Work order
Copy every line in the records below that contains the word "down".

Records for processing
********

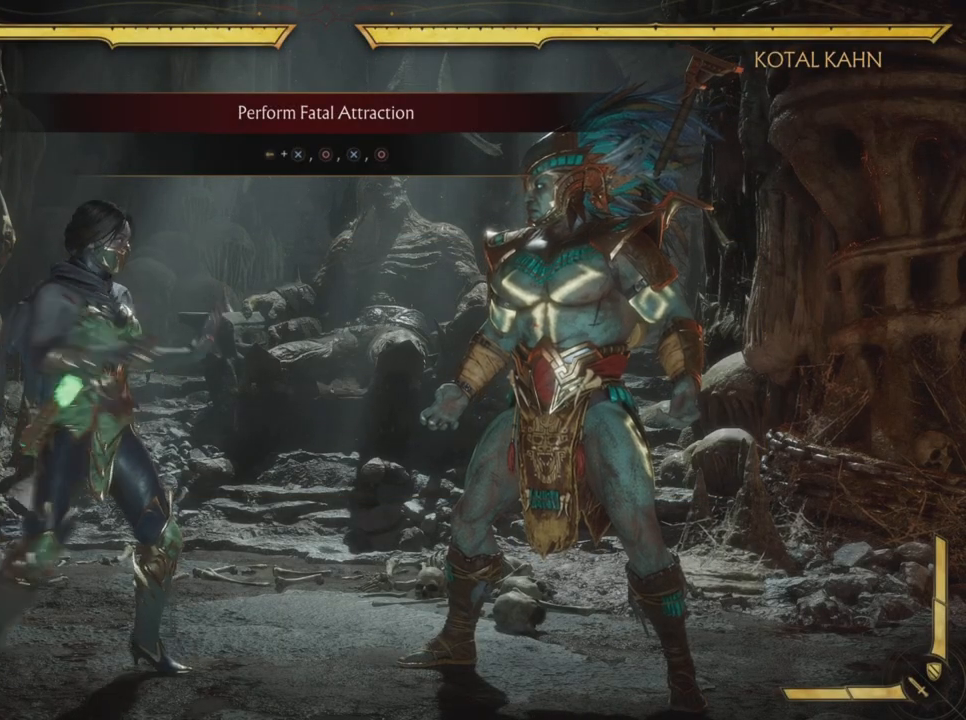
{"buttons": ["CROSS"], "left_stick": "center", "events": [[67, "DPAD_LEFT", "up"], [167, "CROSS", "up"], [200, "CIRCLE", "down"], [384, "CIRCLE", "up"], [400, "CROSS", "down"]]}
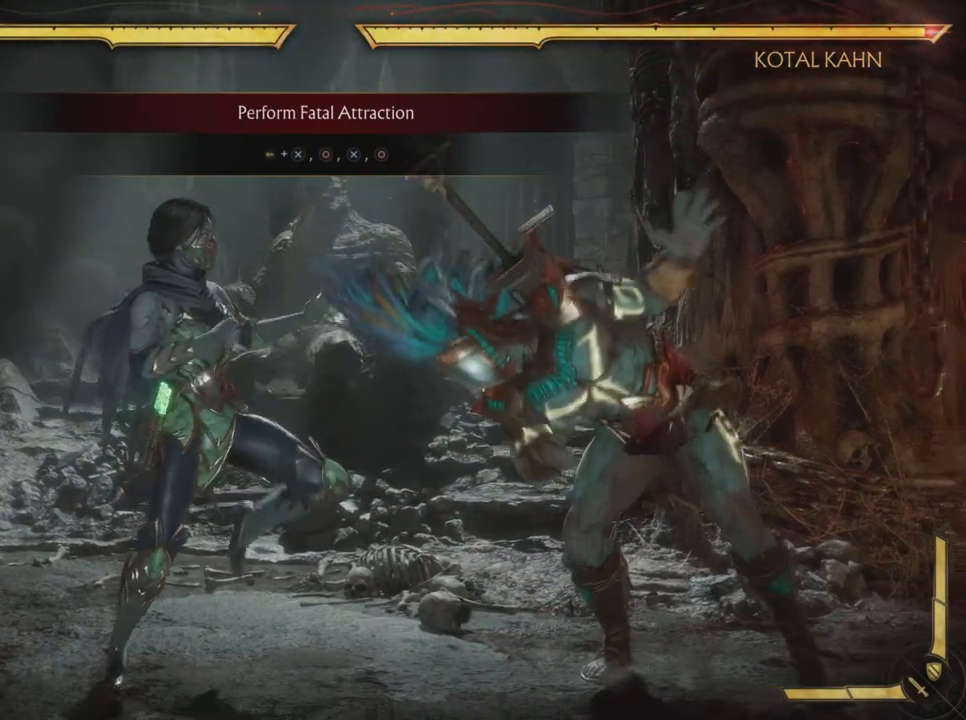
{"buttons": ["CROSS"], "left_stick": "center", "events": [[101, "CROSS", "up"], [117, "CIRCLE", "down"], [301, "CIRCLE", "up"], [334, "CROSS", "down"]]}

********

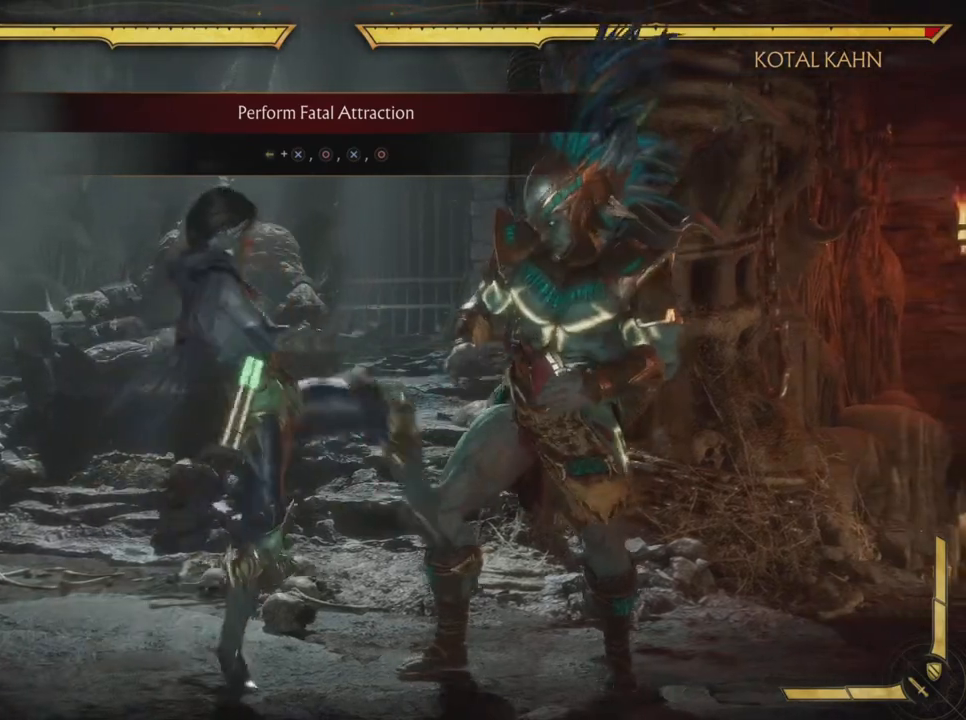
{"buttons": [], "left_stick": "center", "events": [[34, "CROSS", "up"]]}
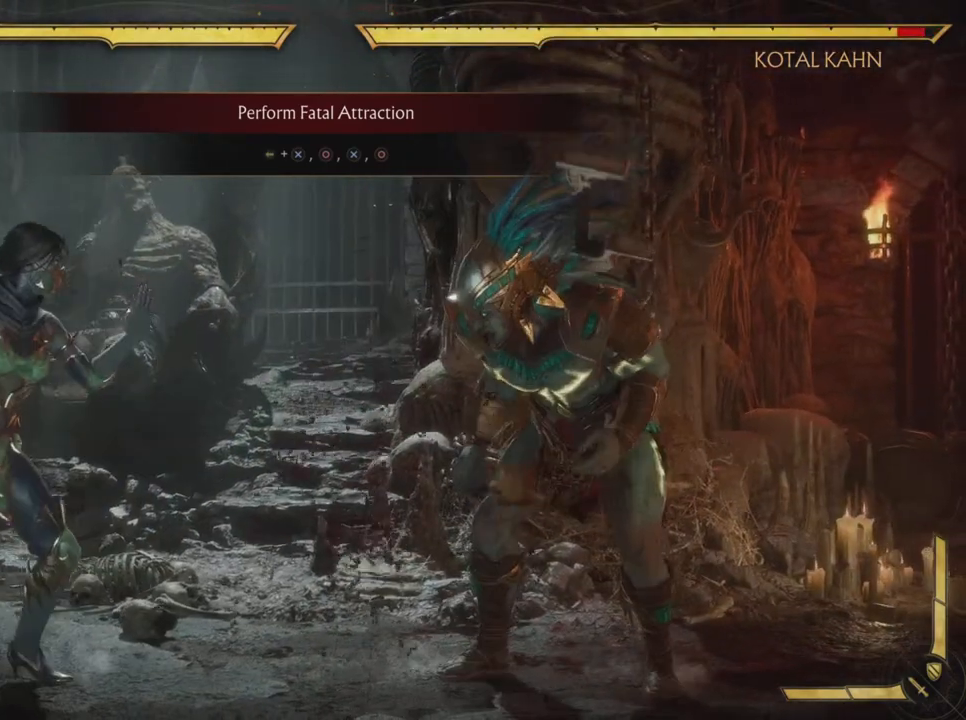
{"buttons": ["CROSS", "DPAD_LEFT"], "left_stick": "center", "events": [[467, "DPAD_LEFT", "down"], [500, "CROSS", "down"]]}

********

Final answer
{"buttons": ["CROSS"], "left_stick": "center", "events": [[67, "DPAD_LEFT", "up"], [167, "CROSS", "up"], [200, "CIRCLE", "down"], [384, "CIRCLE", "up"], [400, "CROSS", "down"]]}
{"buttons": ["CROSS"], "left_stick": "center", "events": [[101, "CROSS", "up"], [117, "CIRCLE", "down"], [301, "CIRCLE", "up"], [334, "CROSS", "down"]]}
{"buttons": ["CROSS", "DPAD_LEFT"], "left_stick": "center", "events": [[467, "DPAD_LEFT", "down"], [500, "CROSS", "down"]]}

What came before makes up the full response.